(Supplied passage)
HelpTestbed.jl

Exploring options for help in Julia
Popularity
0 Stars
Updated Last
9 Years Ago
Started In
December 2012

HelpTestbed.jl

This package is for exploring options for help in Julia.

Updates

The main idea

The main idea is that everything is decentralized. Nothing needs to be generated when you add a package. Help commands and browser-based help both go looking for help. From the REPL, you could ask for help in several ways:

@help mydataframe["col1"]   # figures out the function name and package based on the function call
@help DataFrames.ref        # lookup by module and keyword name (must be loaded)
@help DataFrames ref        # lookup by package and keyword name
help(DataFrames.ref)        # same but from a function definition 
help("DataFrames", "ref")   # string-based lookups

All of the above end up calling the same function: help("DataFrames", "ref"). The main mapping is by package and then keyword. Keywords would normally be defined for every exported function and type. They could also be used for constants, data sets, vignettes, and documentation sections.

Single-argument help calls might do the following:

@help DataFrames   # does what help() does now then looks for packages and/or modules named "DataFrames"
help("DataFrames")
apropos("DataFrames", "within")   # looks up the keyword within in the DataFrames package 
apropos("within")      # looks up the keyword in base and then all packages 

Help for a package might look for a specific file (like "ModuleName.txt" or "README.md"). @help package could show the given help file, and it could also show help keywords available within the package.
(End Supplied passage)
- Exercise instructions:
a – In the HelpTestbed.jl description, which single call do all of the listed REPL help forms end up making?
b – For each statement, say whether it agrees with the HelpTestbed.jl description, and quote the words that decide it: (i) Something must be generated when a package is added. (ii) Help is mapped first by package, then by keyword. (iii) The project was started in December 2012.
c – Please write the next part of the HelpTestbed.jl description, starting after its last sentence.
The entries below have no connection to the HelpTestbed.jl description.
(Record extracts)
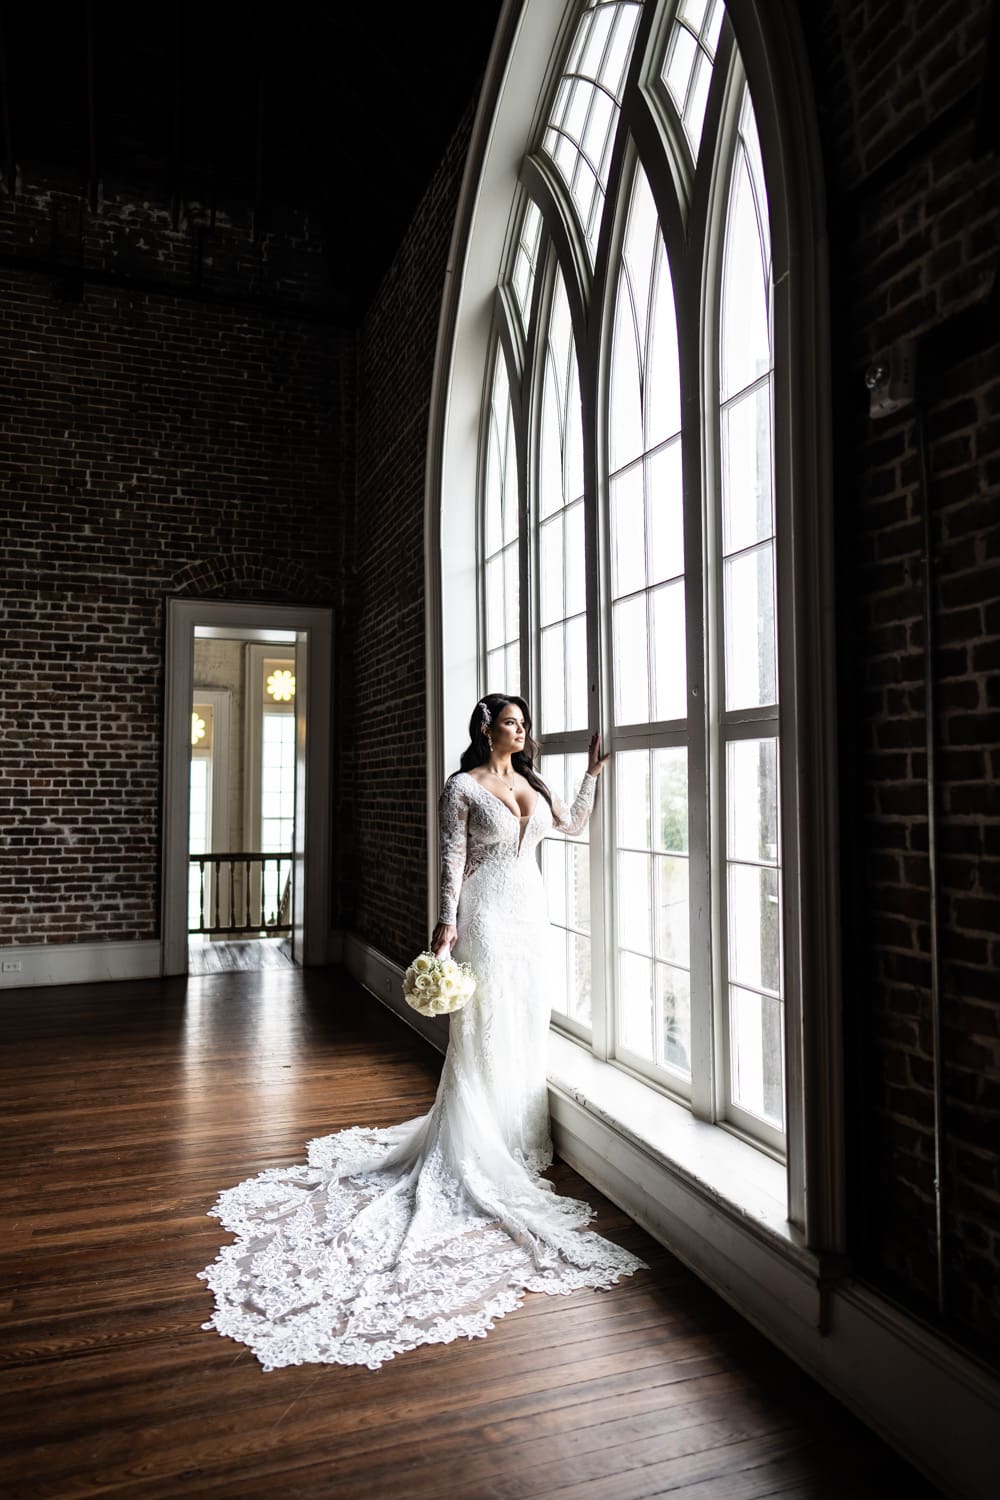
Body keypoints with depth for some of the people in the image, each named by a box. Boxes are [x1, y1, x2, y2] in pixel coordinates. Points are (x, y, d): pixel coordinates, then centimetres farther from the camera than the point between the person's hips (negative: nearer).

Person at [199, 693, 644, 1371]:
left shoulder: (534, 784, 12)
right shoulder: (463, 787, -7)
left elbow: (573, 825, 23)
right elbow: (453, 859, -10)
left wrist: (593, 774, 18)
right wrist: (447, 923, -16)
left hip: (532, 916, 7)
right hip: (488, 917, -7)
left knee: (528, 1029, 12)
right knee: (483, 1032, -3)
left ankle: (519, 1140, 28)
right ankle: (474, 1156, 8)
(End Record extracts)
- Answers for this exercise:
a – help("DataFrames", "ref")

b –
(i) No: "Nothing needs to be generated when you add a package."
(ii) Yes: "The main mapping is by package and then keyword."
(iii) Yes: "Started In" / "December 2012"

c –
Browser-based help

We could feed web pages to the browser from the Julia webserver. Using live feeds from our own local webserver could allow us to do the following:

  • Common header -- We could splice in a header with links to the Julia home page, github, and more.

  • Cross referencing between packages -- Cross references of the form /foo/bar can be interpretted as package foo and keyword bar.

  • Search bar -- This could be similar to the arguments for @help.

  • On-the fly conversion of Markdown or reStructuredText -- This could be done on the Julia side or in Javascript. (I'm not sure this is wise, but it's possible.)

Package metadata

A key question is when one does @help packagename keyword or clicks a link for /packagename/keyword in the browser, where are the files stored, and what format are they in?

Here's one option that's pretty easy. The doc/_JL_INDEX_ is an indexing file with one row per keyword with the following three pieces of information.

keyword filename one-line description of the module/function/doc/whatever

Here is the start of the _JL_INDEX_ file for RDatasets.jl:

RDatasets  README  A package with datasets originally distributed with R or R add-on packages
BOD  datasets/BOD  Biochemical Oxygen Demand
Formaldehyde  datasets/Formaldehyde  Determination of Formaldehyde
HairEyeColor  datasets/HairEyeColor  Hair and Eye Color of Statistics Students
InsectSprays  datasets/InsectSprays  Effectiveness of Insect Sprays

filename could be looked up by the REPL or the webserver, and multiple formats could be supported. A simple package with just a few functions could have a _JL_INDEX_ file where all keywords point to one README.md file. The one-liner is especially useful for searching with apropos.

filename could be treated several ways. The extension could be left off, optional, or required. There could also be a bookmark or line number indicator to reference one part of a file.

Testbed

There are many help files stashed in doc/. These were generated from help for the Modelica Standard Library. I chose this example because this library is huge, and because I'm working on a lite version of this for Julia: Sims.jl.

Files were converted from html by pandoc. I also used pandoc to create reStructuredText (in doc/), plain text (in doc/txt), html (in doc/html), and Markdown (in doc/md). The idea is that we can use this as a testbed on a ridiculously large package with help in different formats. Most of the files in this library document multiple objects. Keywords are repeated.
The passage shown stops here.